> _TUGAS A_: Salin persis catatan di bawah, mulai dari baris pertama catatan dan berhenti setelah baris yang memuat "orange star: moved 3".
---+---
Resume Suku Trunyan Di Bali
A. Desa
Trunyan
Desa
trunya bukan termasuk bangsa yang primitif namun mereka termasuk dengan
penduduk petani konservatif. Di pulau Bali mereka terkenal dengan sebutan Bali
Aga, atau Bali mula. Bagi Aga berarti Bali Pegunungan, sedangkan Bali Mula
berarti Bali Asli.
Penduduk
Trunyan sendiri tidak suka dengan sebutan Bali Aga. Mereka lebih senang disebut
dengan Bali Mula,dan akan berterima kasih jika dikatakan sebagai orang Bali
Turunan. Bali Aga menyebut mereka sebagai Bali Hindu dan mereka merupakan
penduduk mayoritas di Pulau Bali.
---+---
> _TUGAS B_: Tulis ulang kata demi kata seluruh teks tentang Suku Trunyan di atas.

> _CATATAN DATA_:
---+---
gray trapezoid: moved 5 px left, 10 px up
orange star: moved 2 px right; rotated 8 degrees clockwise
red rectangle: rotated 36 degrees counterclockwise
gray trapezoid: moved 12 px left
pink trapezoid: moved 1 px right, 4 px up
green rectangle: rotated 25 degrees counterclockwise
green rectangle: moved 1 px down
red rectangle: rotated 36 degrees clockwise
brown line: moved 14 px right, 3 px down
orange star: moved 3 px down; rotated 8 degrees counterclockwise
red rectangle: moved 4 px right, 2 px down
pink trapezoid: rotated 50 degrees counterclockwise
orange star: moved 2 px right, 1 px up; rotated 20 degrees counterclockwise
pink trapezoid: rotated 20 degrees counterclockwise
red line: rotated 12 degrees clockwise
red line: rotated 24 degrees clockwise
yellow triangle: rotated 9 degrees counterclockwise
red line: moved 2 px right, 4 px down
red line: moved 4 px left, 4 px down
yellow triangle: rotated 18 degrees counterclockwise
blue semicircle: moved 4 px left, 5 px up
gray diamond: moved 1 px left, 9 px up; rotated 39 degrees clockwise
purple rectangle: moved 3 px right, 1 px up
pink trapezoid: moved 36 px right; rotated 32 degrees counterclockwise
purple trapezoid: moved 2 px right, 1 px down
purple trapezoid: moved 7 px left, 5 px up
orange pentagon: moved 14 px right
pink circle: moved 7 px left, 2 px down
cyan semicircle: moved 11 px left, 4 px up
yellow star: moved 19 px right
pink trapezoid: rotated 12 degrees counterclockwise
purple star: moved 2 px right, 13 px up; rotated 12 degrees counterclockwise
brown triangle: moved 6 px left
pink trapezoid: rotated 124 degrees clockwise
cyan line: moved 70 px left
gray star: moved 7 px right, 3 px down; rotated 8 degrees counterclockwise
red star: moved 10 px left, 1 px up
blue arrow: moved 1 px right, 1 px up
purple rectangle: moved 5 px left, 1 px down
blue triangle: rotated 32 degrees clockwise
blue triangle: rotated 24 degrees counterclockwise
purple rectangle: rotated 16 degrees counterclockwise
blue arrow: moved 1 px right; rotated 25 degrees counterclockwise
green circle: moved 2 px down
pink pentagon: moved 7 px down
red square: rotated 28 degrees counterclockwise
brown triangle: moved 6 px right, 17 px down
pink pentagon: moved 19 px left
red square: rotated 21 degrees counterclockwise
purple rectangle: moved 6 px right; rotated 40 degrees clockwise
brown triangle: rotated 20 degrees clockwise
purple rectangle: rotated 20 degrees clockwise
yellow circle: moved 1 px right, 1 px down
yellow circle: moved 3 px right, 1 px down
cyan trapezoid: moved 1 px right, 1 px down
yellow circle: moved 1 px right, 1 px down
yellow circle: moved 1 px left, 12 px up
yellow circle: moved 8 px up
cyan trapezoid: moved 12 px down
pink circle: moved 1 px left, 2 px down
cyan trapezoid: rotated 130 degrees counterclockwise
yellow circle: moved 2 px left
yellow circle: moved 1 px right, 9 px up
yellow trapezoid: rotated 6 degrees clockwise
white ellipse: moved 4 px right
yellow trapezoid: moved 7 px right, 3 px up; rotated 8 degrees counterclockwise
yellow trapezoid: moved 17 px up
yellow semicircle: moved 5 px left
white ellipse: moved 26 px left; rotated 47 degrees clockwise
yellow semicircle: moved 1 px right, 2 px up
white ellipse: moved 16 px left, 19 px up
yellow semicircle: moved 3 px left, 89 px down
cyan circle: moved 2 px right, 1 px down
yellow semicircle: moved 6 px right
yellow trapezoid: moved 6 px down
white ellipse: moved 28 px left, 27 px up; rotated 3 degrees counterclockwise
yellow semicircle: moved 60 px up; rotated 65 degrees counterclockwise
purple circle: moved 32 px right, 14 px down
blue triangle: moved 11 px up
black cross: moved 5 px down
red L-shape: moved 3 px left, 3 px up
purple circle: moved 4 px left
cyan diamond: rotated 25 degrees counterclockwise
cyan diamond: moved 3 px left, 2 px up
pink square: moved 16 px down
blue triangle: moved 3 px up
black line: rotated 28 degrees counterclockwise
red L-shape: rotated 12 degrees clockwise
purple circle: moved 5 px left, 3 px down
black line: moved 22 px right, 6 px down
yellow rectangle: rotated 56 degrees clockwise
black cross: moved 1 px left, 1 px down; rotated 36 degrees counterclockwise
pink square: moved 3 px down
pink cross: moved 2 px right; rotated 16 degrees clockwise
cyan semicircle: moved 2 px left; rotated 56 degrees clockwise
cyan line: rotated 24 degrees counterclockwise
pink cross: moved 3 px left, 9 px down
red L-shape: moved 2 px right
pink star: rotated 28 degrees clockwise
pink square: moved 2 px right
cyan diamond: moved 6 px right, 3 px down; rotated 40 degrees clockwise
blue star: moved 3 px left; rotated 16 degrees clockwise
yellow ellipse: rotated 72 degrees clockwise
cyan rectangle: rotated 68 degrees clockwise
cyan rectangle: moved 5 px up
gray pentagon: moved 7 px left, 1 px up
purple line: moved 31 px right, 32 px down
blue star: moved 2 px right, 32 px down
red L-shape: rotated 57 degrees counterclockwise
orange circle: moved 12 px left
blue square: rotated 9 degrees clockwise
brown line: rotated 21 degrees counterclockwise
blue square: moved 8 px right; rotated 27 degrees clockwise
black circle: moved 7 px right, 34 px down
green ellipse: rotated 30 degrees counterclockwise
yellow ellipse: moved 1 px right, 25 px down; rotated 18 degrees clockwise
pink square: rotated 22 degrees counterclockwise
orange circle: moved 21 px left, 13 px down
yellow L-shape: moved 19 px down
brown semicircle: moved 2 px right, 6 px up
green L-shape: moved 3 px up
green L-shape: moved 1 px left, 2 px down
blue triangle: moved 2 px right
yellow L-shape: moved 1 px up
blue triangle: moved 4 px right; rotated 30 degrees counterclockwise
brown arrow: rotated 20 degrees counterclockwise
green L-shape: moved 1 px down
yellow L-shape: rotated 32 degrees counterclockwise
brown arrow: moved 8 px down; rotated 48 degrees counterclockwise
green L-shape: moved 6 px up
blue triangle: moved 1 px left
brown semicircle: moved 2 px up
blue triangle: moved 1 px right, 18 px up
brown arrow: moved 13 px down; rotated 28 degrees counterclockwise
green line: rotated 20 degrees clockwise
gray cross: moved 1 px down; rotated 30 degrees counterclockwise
---+---
> _KELUARAN YANG DIHARAPKAN A_:
gray trapezoid: moved 5 px left, 10 px up
orange star: moved 2 px right; rotated 8 degrees clockwise
red rectangle: rotated 36 degrees counterclockwise
gray trapezoid: moved 12 px left
pink trapezoid: moved 1 px right, 4 px up
green rectangle: rotated 25 degrees counterclockwise
green rectangle: moved 1 px down
red rectangle: rotated 36 degrees clockwise
brown line: moved 14 px right, 3 px down
orange star: moved 3 px down; rotated 8 degrees counterclockwise

> _KELUARAN YANG DIHARAPKAN B_:
Resume Suku Trunyan Di Bali
A. Desa
Trunyan
Desa
trunya bukan termasuk bangsa yang primitif namun mereka termasuk dengan
penduduk petani konservatif. Di pulau Bali mereka terkenal dengan sebutan Bali
Aga, atau Bali mula. Bagi Aga berarti Bali Pegunungan, sedangkan Bali Mula
berarti Bali Asli.
Penduduk
Trunyan sendiri tidak suka dengan sebutan Bali Aga. Mereka lebih senang disebut
dengan Bali Mula,dan akan berterima kasih jika dikatakan sebagai orang Bali
Turunan. Bali Aga menyebut mereka sebagai Bali Hindu dan mereka merupakan
penduduk mayoritas di Pulau Bali.